When it comes to getting noticed in a mail campaign, Karington is a firm believer in the "bigger is better" axiom. Size matters with postcards because they stick out in the mail pile and make people say, "That's different." That wider berth in the mail pile is often the difference between the fridge door and File 13.

Still, size is no guarantee customers will respond, Karington added. "A lot still has to do with what the card looks like. If the art's tacky, it goes to the junk mail pile immediately. Even if it were four times the size of a normal postcard, it would still get the same impression."

Roth Christopherson, president of A'Deas Printing, agreed that a printed piece has to be attractive to merit customer consideration.

"The design and the four-color (printing) need to be really high quality," said Christopherson, whose company is in Wichita, Kan. "Also, the larger the piece, the more color you'll get on it. It's got to be eye-catching."

Make it fun

It helps greatly if the piece is interactive, too, said Karington, citing marketing research that favors the use of stickers in mailers.

"They've found that getting people involved with the mail gets a higher rate of response," he said. "That's why you've seen junk mail that tells you to take the sticker, put it over here and send it in.

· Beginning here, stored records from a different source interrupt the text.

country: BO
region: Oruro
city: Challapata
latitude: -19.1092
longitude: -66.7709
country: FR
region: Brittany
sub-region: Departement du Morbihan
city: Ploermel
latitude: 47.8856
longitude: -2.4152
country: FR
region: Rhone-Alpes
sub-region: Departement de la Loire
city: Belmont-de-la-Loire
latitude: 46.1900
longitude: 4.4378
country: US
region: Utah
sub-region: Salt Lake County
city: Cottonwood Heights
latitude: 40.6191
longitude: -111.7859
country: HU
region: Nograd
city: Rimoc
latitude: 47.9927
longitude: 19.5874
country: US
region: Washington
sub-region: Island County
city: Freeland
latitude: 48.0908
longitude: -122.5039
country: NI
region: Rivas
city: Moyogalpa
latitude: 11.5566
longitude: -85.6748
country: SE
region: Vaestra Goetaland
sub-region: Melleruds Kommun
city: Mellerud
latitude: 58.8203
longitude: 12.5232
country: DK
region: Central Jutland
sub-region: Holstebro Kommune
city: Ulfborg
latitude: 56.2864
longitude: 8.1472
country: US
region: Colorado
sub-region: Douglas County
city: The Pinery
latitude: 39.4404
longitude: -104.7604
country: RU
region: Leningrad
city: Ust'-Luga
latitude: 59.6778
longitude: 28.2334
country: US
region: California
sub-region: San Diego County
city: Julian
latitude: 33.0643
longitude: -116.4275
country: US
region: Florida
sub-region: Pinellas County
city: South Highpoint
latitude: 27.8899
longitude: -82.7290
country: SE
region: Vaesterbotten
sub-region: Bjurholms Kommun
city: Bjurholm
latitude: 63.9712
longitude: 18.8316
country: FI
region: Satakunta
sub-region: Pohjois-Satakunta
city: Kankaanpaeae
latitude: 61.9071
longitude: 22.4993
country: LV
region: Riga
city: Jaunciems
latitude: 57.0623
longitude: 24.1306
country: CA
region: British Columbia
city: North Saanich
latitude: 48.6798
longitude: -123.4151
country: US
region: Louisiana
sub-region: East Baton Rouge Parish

When you can create some interactivity with your mail, it's a good thing."

That's good news for a company like A'Deas, which invented the Stick-It postcard three years ago. Customers simply remove a small adhesive strip cover from the back of the postcard and stick the piece to the fridge or a computer screen.

"It's repositionable, which is not like a Post-It," said Robin Christopherson, manager at A'Deas. "You can move it around several times and it's not going to fall to the ground like a Post-It note."

That little bit of effort, Karington insisted, is all it takes to get a customer involved. "It adds value because that thing is more valuable than a post card just lying there. You can stick it on the fridge and, odd as it sounds, people like that."